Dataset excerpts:

++++++++

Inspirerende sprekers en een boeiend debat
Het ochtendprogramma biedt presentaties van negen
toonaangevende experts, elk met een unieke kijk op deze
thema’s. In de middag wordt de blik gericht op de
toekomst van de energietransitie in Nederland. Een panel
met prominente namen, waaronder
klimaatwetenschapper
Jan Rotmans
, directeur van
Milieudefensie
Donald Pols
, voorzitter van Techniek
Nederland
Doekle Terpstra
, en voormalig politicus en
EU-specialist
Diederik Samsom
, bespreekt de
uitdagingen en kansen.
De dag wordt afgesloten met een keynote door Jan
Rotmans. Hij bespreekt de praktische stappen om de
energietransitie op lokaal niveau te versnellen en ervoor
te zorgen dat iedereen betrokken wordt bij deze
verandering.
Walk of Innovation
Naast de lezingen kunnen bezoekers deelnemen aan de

++++++++

# Exercise instructions
Copy every line of the data that holds the string "Nederland".

# Solution for this problem
toekomst van de energietransitie in Nederland. Een panel
Nederland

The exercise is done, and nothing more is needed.